**GIVEN PASSAGE**:
Project Description: 

Political science scholarship on climate change mitigation has shifted focus significantly in the past five years. While previous scholarship emphasized anthropogenic warming as a collective action problem between nation-states, "the comparative turn" within climate politics has drawn attention to the ways distributive politics within countries determines the pace and kind of decarbonization pursued. 

This project pursues the comparative turn by documenting the institutions that create and sustain climate policy. It is motivated by the insight that "policies make a politics"—that is, domestic political institutions and the policies they produce structure the landscape of politics, and are therefore worth consideration of the first order. Following Hacker and Pierson (2014), we define policy structures as a joint product of policymaking institutions and policies themselves. How decentralized a country's electricity governance is, for example, may influence coordination problems between jurisdictions that make renewable energy grid penetration more or less difficult.

**TASK SET**:
1. Repeat the climate policy project description word for word between "Political science scholarship" and "of decarbonization pursued.", inclusive.
2. Carry on writing the climate policy project description from the point where it stops.
The items after this text come from a separate source.

**RECORDS SUPPLIED**:
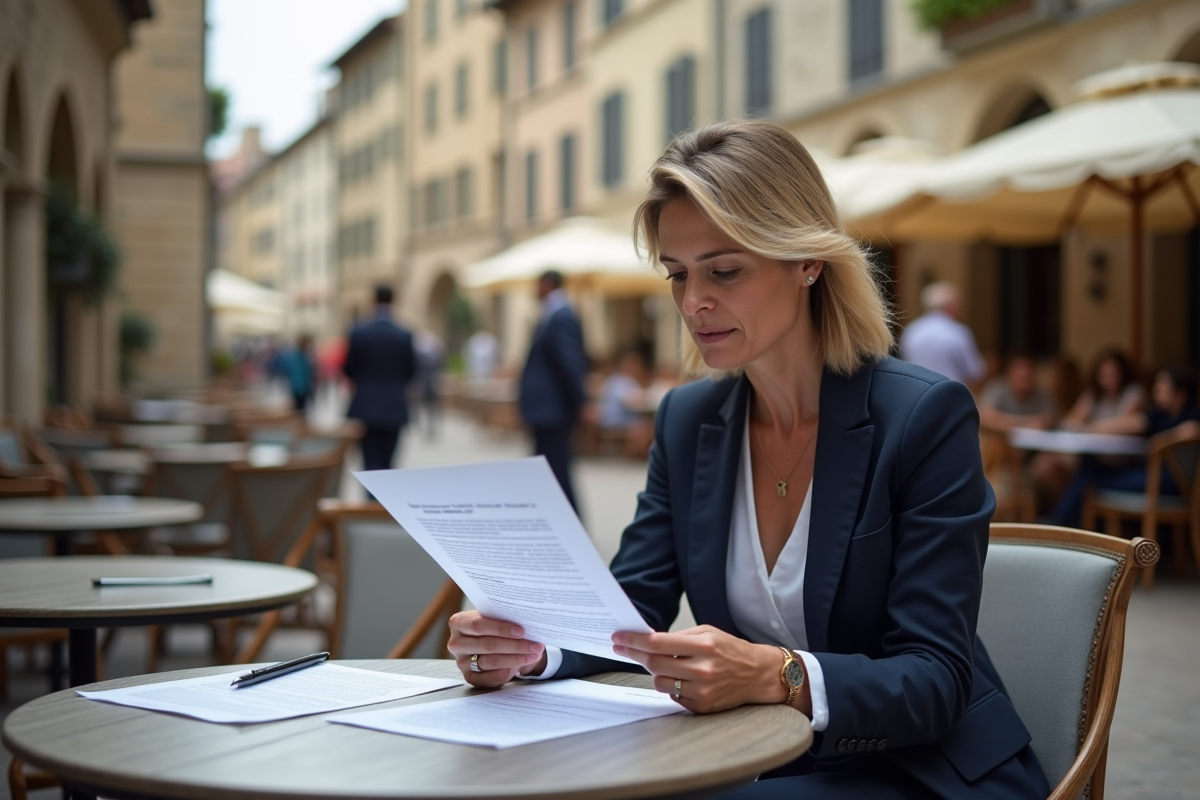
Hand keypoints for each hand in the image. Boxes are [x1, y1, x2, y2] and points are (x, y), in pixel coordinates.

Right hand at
...
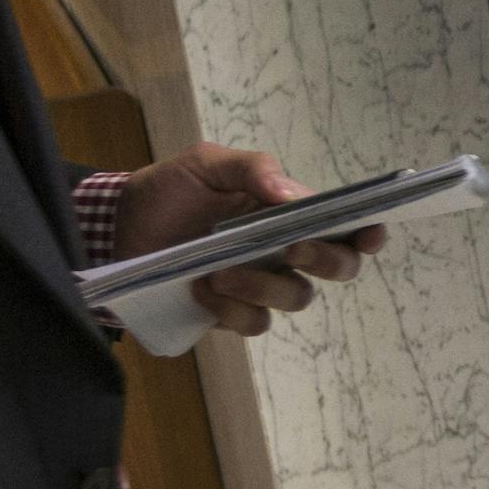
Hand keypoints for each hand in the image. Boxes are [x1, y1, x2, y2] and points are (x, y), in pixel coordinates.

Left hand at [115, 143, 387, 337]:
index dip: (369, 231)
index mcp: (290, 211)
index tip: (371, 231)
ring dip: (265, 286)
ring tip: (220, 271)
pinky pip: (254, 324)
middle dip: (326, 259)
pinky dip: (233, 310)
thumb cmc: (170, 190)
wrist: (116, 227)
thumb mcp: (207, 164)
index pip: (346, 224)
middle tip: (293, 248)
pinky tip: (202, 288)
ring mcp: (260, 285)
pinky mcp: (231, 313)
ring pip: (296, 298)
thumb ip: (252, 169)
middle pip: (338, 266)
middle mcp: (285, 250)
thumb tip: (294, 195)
--
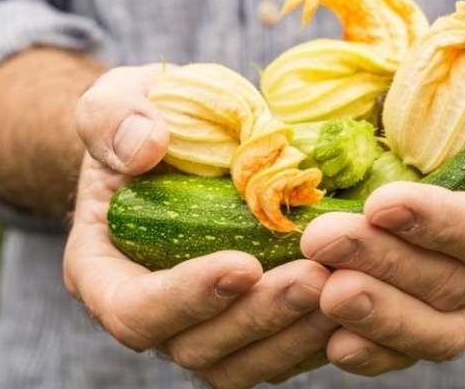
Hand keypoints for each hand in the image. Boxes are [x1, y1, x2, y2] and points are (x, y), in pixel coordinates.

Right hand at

**PER-TASK ANSWERS**:
1.
Political science scholarship on climate change mitigation has shifted focus significantly in the past five years. While previous scholarship emphasized anthropogenic warming as a collective action problem between nation-states, "the comparative turn" within climate politics has drawn attention to the ways distributive politics within countries determines the pace and kind of decarbonization pursued.

2.
Our approach formulates ten (10) such dimensions of policy structures, and seeks to describe the climate policy structures of the largest forty (40) emitting national economies around the world. Research participants will contribute to the project by writing scholarly memos characterizing each country according to the ten dimensions, drawing upon existing case studies, government websites, and archive materials to do so. We will then employ these memos in an fsQCA analysis to determine the degree to which countries "cluster" around certain bundles of institutional attributes, and to assess the complementarities between different kinds of institutions.

By developing a comprehensive and descriptive understanding of climate policy structures, our research project will lay the groundwork for future scholarship on the interplay between institutions, interests, and ideas. In doing so, it will help us better understand the political obstacles to reducing carbon emissions, and ways through which they might be overcome. To this end, it is anticipated that this research may be included in an upcoming IPCC report which focuses on the challenges and opportunities of within-country climate change mitigation efforts.

Department: 
ESPM
Undergraduate's Role: 

The undergraduate's role will be to help collect and code data on institutions of climate goverance in countries around the world. This will entail a number of activities, including but not limited to:

Historical and archival research, literature review writing, database navigation, political analysis, bibliography management, interviews of relevant actors in the field, translation of documents (as required).

Undergraduate's Qualifications: 

An interest in the subject matter and an ability to gather and synthesize the findings of academic work is required. Background in political science is useful but not necessary. Please state your foreign language skills in the body of your application.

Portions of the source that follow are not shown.